Selected excerpt:

+ + + + + + +

Astor: Blade of the Monolith Review | PC

A fairly interesting adventure but there’s one major flaw that dulls the edge.

By R3GR3T, Posted 30 May 2024

Big ambitions are never in short supply when it comes to game development, simply because of how massive the industry is. C2 Game Studio is the prime example of how far big ambitions can take you, this Columbian studio has been around since 2008 and their initial releases were for mobile only. We all start somewhere and they had a good start but they’ve decided to leap into a much bigger area with more mainstream platforms when they released Astor: Blade of the Monolith on 30 May.

Astor: Blade of the Monolith, Review, Screenshots, Role-Playing, Fantasy, Adventure, NoobFeed

Now, Astor: Blade of the Monolith is every definition of a very ambitious venture for the studio as a semi-open-world RPG adventure, and it has several great qualities but it does come with a flaw that can possibly make it a drag, more on this later. For now, there’s a world to explore and some details to dive into and it starts with the story, even if it is a little confusing at first.

The story in Astor: Blade of the Monolith takes place on Gliese, a planet that was inhabited by an ancient race but while they might be gone, their sentient creations still live and thrive there and they’re known as the Diokek. Unfortunately, it’s not all sunshine and rainbows with the Hiltsik lurking around and causing chaos. Meanwhile, your story starts with Astor, an unsuspecting warrior who through some very odd events and a prophecy becomes the only hope for Gliese and to end the tyranny of the Hiltsik.

The story is a little confusing to keep up with at first but it does become better as it unfolds, though it will definitely take a while to progress as it takes on a few old JRPG tropes. Remember how old JPRG games used the rule of threes for almost everything? (Three of these to unlock the first part of three of that) Get ready for a blast from the past because Astor: Blade of the Monolith relies on that with a good chunk of the story progression. This isn’t always a bad thing but it is notoriously difficult to work with as it can become predictable and dull very quickly. However, if you can look past it, there is a rich story behind the trope and a fair amount of lore to find.

Astor: Blade of the Monolith, Review, Screenshots, Role-Playing, Fantasy, Adventure, NoobFeed

As can be expected of a release like Astor: Blade of the Monolith, you’ll already have a somewhat big world to explore but you’ll also have to keep an eye out for the roaming Hiltsik and gems scattered all over the place. Lucky for you, combat plays a pretty big part in the progression but it’s not quite what you’d expect. Swinging your sword around outside of combat will be relatively fast and snappy, the same can’t be said for when you’re in combat.

+ + + + + + +

Material shown:
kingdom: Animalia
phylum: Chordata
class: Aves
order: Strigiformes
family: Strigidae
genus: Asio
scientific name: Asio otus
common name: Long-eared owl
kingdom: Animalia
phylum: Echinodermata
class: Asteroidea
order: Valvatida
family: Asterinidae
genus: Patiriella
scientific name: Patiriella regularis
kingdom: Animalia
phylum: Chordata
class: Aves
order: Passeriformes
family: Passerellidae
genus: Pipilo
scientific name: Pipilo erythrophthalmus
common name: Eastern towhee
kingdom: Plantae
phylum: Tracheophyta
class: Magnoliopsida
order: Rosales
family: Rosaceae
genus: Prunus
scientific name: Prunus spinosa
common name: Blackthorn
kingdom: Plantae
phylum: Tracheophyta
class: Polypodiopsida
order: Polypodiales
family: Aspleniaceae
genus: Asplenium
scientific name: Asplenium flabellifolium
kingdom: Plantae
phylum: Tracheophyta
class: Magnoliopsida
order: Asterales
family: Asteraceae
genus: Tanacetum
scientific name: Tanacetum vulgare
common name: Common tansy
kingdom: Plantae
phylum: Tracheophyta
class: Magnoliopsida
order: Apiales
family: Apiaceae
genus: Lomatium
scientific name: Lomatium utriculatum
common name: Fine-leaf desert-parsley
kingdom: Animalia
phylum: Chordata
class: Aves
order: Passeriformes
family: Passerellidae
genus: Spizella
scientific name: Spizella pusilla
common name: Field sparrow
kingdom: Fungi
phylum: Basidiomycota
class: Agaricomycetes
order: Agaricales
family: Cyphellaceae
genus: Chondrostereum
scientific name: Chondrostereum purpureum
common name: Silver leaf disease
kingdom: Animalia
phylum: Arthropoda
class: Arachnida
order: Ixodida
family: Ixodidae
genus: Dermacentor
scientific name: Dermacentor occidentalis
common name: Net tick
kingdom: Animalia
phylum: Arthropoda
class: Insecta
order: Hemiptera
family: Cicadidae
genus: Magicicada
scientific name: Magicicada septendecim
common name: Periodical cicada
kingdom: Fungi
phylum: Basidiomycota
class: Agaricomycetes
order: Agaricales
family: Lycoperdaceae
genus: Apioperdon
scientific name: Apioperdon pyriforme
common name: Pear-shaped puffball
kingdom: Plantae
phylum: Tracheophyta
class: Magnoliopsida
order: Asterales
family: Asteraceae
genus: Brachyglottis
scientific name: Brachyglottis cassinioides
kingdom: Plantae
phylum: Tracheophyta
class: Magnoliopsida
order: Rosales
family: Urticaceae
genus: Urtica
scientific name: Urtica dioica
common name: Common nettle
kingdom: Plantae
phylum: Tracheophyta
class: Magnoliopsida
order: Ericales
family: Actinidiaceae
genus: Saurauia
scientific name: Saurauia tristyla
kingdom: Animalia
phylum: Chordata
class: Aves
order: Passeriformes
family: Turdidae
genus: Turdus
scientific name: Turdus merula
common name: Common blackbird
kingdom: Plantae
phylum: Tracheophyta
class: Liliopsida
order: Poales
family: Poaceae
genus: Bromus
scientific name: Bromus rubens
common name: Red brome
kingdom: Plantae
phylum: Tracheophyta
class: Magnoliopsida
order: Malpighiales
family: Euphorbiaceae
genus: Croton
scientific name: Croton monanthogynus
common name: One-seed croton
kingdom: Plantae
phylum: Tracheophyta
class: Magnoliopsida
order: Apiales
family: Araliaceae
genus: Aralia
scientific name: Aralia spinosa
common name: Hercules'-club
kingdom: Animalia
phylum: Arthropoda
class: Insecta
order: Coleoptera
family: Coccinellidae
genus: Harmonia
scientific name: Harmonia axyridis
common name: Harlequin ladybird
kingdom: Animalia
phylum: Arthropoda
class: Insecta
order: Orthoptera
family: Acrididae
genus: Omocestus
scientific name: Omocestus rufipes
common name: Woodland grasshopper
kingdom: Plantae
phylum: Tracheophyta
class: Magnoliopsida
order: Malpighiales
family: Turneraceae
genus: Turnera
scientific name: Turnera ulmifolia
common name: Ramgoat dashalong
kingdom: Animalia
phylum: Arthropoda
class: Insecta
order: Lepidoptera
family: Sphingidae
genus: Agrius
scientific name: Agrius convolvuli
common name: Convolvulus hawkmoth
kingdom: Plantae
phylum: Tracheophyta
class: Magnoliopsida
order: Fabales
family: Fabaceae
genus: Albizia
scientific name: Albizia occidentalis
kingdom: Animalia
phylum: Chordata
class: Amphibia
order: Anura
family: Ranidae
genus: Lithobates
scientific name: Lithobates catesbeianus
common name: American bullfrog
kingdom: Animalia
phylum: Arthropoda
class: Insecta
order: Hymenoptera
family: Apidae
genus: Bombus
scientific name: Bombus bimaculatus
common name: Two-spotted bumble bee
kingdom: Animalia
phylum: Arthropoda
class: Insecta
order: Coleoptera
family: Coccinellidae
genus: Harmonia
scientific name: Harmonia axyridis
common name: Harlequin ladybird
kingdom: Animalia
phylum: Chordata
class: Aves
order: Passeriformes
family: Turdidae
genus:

+ + + + + + +

Work order 1: Copy the game review word for word, from "A fairly interesting" up to and including "Monolith on 30 May.".
Work order 2: In the game review, what is the name of the planet where the story takes place?
Work order 3: Pick up the game review where it stops and write the next part.

Answer section 1:
A fairly interesting adventure but there’s one major flaw that dulls the edge.

By R3GR3T, Posted 30 May 2024

Big ambitions are never in short supply when it comes to game development, simply because of how massive the industry is. C2 Game Studio is the prime example of how far big ambitions can take you, this Columbian studio has been around since 2008 and their initial releases were for mobile only. We all start somewhere and they had a good start but they’ve decided to leap into a much bigger area with more mainstream platforms when they released Astor: Blade of the Monolith on 30 May.

Answer section 2: Gliese

Answer section 3:
Everything suddenly moves at a completely different pace and each hit that connects with your target will feel like a cinematic moment with how much it all slows down. It becomes even worse when your target’s health finally runs out. The way actual combat is handled could’ve been done a lot better instead of slowing things down with a never-ending cinematic moment, which by the way, doesn’t fit the overall design of Astor: Blade of the Monolith at all.

Moving on to more interesting and possibly ‘stabbier’ things, you won’t be limited to just a boring ol’ sword. There are several other weapons you can unlock and use as you progress through the story, though you’ll have to have a little patience as they only come much later. However, each weapon brings its own unique attack style with some being more damage-oriented but slower such as the Hammer, or others aiming to be much faster at the cost of some damage like the Spear. It’ll essentially boil down to your personal preference and playstyle, though there are other ways of crushing the Hiltsik too.

Astor is technically already using a magical weapon, so a little magic is definitely on the table too because you’ll need some ranged attacks. Your first magical attack will sadly lean more towards the boring side of things and it’ll mostly only be used for puzzles but fear not, there are much more devastating magical attacks you can unlock as well that you’ll have to combine with melee to unleash devastating combos. However, the previously mentioned cinematic moments also apply in this case and can once again, slow things down to an annoying degree.

Astor: Blade of the Monolith, Review, Screenshots, Role-Playing, Fantasy, Adventure, NoobFeed

As for what comes next, this part likely goes without saying but just about any RPG can have varied progression, this also means that you’ll need upgrades to your stats, abilities, and such. This is a bit of a double whammy because upgrades are easily obtained, the same can’t be said about getting the materials for them.

However, a little curiosity and exploration will pay off in the long run and you’ll likely end up hoarding the materials you need for those upgrades. Sadly, in the same breath, you’d think that the basic attack combo would be available from the start… It’s not. Much like your upgrades, you also need to buy your combos, including the basic one that literally every RPG with similar combat to this makes available from the start.

Astor: Blade of the Monolith has so much that can make it great but the proverbial meat of this release needs more work. This is, unfortunately, the biggest flaw you’ll find while you’re out exploring and wiping out the Hiltsik, on the other hand, quest tracking falls on the opposite end of the spectrum with how well it was implemented.

Good quest tracking isn’t new, but we all get lost from time to time and a little help is always nice. In this case, Astor has an ability that will summon a wisp to lead the way to your objective. Granted, you really shouldn’t try to follow it directly because it can still lead off a mountain, this is where you might want to just take the directions with a pinch of salt.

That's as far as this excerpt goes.